Marilène Gill reste fidèle à Martine Ouellet

Marilène Gill reste fidèle à Martine Ouellet

Malgré la tempête, la députée de Manicouagan Marilène Gill (à gauche) reste fidèle à la chef actuelle du Bloc québécois, Martine Ouellet.

Crédit photo : archives Le Manic

Même si 70 % de ses collègues ont démissionné du caucus du parti pour se distancier de la chef Martine Ouellet, la députée Marilène Gill croit que les deux parties peuvent se réconcilier, que Mme Ouellet peut demeurer aux commandes et que la raison d’être du Bloc québécois est plus importante que leurs différends.

Steeve Paradis

« On vit une crise majeure, on ne peut pas le nier », a reconnu jeudi matin la députée de Manicouagan qui, avec son conjoint Xavier Barsalou-Duval et l’ex-chef Mario Beaulieu, forme le dernier trio de députés fidèles à la chef actuelle. Cette dernière encaisse de toutes parts, et sans broncher jusqu’ici, les appels à la démission.
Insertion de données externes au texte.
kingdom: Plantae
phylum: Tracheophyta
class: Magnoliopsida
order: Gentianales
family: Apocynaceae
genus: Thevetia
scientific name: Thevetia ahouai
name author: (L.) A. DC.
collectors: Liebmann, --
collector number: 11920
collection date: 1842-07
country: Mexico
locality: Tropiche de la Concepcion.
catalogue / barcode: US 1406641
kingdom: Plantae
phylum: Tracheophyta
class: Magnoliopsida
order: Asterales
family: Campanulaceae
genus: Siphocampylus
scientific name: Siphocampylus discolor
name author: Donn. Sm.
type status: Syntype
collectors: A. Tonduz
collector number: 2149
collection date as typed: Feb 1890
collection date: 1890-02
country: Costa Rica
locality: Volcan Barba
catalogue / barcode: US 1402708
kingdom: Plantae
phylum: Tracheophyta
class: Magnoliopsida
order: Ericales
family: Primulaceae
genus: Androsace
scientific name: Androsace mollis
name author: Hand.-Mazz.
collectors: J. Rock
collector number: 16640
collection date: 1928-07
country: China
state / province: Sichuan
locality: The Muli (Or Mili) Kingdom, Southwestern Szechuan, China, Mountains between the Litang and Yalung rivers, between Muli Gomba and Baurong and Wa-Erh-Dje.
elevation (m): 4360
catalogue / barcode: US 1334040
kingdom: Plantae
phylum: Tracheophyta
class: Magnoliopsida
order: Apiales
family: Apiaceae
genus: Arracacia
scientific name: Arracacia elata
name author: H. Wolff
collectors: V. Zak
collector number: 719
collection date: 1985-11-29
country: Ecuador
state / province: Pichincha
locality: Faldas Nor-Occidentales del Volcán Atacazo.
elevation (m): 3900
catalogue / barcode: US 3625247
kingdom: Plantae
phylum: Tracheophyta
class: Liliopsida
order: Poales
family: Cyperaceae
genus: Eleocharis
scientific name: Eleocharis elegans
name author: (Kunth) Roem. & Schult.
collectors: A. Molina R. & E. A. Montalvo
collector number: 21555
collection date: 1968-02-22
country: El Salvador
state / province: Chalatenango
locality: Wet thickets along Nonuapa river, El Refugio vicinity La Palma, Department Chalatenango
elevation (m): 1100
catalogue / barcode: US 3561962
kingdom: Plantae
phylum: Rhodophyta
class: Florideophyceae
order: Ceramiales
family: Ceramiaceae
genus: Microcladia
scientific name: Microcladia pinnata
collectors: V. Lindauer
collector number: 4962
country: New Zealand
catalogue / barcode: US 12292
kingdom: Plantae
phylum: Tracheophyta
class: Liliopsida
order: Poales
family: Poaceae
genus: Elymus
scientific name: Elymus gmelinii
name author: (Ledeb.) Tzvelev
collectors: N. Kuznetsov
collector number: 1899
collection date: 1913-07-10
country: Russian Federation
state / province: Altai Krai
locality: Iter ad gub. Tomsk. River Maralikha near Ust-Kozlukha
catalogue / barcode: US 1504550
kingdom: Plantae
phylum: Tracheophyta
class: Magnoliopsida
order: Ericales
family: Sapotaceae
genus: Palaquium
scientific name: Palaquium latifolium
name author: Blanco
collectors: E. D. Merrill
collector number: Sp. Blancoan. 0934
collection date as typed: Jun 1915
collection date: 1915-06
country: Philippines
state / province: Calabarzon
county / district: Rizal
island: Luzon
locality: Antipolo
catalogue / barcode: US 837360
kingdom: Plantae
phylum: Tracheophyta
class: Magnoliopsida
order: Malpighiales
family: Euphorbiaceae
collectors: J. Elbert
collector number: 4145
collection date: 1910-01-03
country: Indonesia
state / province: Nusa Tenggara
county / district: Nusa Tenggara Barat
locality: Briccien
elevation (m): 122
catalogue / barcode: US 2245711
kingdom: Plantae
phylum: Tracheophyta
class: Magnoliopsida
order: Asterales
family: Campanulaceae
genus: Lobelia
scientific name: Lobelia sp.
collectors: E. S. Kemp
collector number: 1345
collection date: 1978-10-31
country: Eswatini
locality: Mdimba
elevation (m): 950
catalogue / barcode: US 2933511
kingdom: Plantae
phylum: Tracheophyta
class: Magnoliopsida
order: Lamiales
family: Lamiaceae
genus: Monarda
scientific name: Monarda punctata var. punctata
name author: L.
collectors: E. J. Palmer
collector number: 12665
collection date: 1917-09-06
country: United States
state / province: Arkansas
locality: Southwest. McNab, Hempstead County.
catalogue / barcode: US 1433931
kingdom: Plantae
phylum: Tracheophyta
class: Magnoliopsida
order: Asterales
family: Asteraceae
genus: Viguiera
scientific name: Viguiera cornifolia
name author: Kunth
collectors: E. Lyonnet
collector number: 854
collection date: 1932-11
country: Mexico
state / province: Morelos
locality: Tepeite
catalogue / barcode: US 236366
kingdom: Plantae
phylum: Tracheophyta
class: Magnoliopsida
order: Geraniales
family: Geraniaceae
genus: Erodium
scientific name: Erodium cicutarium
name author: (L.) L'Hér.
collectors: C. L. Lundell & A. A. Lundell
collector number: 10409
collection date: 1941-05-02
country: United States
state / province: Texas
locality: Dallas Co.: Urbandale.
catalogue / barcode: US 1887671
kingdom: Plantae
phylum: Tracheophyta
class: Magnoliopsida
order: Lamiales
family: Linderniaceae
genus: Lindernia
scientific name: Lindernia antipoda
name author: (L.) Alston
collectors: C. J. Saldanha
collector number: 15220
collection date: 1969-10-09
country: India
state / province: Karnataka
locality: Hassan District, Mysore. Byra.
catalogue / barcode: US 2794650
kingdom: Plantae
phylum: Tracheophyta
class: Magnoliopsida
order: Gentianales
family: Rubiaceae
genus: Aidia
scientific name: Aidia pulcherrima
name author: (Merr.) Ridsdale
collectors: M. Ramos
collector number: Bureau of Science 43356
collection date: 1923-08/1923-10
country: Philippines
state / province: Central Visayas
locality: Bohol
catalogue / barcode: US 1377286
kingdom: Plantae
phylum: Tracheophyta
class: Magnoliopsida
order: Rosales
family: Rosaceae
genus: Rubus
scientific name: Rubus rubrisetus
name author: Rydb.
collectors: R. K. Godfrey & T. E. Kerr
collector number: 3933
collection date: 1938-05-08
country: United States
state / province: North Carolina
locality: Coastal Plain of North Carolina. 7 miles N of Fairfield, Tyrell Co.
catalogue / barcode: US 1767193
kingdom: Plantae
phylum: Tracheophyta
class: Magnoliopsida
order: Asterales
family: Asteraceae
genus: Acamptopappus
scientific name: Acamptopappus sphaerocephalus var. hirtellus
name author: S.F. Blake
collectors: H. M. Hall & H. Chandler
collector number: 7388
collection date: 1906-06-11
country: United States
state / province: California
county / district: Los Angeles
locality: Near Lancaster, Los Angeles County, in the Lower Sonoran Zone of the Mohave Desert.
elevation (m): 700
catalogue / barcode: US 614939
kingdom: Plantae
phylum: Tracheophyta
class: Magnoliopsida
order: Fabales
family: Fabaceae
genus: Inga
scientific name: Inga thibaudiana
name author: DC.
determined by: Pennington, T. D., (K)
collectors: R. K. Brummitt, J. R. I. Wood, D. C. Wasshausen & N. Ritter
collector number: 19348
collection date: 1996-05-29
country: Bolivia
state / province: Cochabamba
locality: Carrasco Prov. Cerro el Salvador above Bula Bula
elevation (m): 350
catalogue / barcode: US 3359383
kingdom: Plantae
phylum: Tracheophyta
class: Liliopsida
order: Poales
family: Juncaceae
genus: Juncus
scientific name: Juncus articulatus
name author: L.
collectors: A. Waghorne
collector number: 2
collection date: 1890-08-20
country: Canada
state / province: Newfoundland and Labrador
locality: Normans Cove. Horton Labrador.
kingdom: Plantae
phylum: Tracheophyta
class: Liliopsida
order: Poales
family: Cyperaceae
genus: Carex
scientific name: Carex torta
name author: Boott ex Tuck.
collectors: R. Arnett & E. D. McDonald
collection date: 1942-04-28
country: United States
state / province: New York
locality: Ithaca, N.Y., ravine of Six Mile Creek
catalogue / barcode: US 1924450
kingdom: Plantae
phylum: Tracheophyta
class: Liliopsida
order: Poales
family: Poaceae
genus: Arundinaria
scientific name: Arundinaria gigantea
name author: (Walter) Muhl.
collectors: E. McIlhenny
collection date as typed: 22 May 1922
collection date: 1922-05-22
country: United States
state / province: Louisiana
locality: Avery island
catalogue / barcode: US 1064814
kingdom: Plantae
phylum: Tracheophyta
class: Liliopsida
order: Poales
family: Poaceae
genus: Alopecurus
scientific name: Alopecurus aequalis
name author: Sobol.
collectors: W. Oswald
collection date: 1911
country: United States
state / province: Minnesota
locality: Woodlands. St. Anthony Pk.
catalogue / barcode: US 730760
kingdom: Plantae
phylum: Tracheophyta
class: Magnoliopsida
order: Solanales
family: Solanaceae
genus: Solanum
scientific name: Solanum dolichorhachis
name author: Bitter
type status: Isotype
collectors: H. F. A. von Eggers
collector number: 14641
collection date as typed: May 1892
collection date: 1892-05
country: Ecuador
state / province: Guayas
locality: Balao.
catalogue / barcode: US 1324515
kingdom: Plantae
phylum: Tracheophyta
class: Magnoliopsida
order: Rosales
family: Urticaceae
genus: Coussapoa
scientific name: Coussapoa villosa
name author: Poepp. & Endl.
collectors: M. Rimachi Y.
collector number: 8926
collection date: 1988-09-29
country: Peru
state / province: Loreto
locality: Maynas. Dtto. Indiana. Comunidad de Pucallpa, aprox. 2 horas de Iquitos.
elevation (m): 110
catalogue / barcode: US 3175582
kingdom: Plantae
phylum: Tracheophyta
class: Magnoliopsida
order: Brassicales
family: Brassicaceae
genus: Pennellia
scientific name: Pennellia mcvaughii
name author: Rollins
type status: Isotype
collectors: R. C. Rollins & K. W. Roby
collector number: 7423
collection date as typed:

« On a eu une bonne discussion et (les démissionnaires) ont demandé à Mme Ouellet de leur soumettre une proposition, ce qui a été fait. On a voulu tendre la main mais ce qui ressort de tout ça, c’est (les divergences) sur la question de l’indépendance », a-t-elle ajouté.

Parmi les reproches adressés, les contestataires estiment que le Bloc québécois ne fait que promouvoir en tout temps la souveraineté du Québec plutôt que de se concentrer d’abord et avant tout sur la défense des intérêts du Québec. Marilène Gill, qui est également whip du Bloc, estime que ces positions ne sont pas irréconciliables.

« On a les mêmes positions en Chambre et sur le fond des choses, on s’entend sur tout. C’est sûr que nos questions vont se ressembler car c’est le Québec qu’on défend, enchaîne-t-elle. Et c’est sûr aussi qu’on parle d’indépendance, on est indépendantistes ».

Dichotomie

La députée dit mal s’expliquer cette soudaine dichotomie entre indépendance et intérêts supérieurs du Québec, tout comme le Canada anglais. « J’ai donné des entrevues à des médias anglophones et ils avaient de la difficulté à comprendre en quoi la défense des intérêts du Québec était inconciliable avec l’indépendance », a-t-elle soutenu.

Mme Gill a aussi rappelé à ses sept collègues démissionnaires que la cause dépasse leur personne et que leurs électeurs ont voté avant tout pour le parti. « Il faut être humble comme député. C’est la bannière du Bloc québécois qui nous a fait élire, ce n’est pas nous comme individu. »

La bloquiste fait également valoir à ceux et celles qui contestent le couronnement de Martine Ouellet qu’ils n’ont pas profité de leur occasion de se manifester lors de la course à la chefferie du début 2017. À ce moment, Rhéal Fortin, l’un de ceux qui a claqué la porte du Bloc en début de semaine, était chef intérimaire depuis octobre 2015.

« Ça faisait longtemps qu’on savait qu’il y aurait une course à la chefferie et il aurait fallu que les gens se manifestent à ce moment-là s’ils voulaient prendre la place de M. Fortin »

Pour la suite des choses, Marilène Gill disait croire que le prochain bureau national des instances du parti, qui doit avoir lieu samedi, permettra de remettre le parti sur les rails. Reste à voir comment cette instance se déroulera.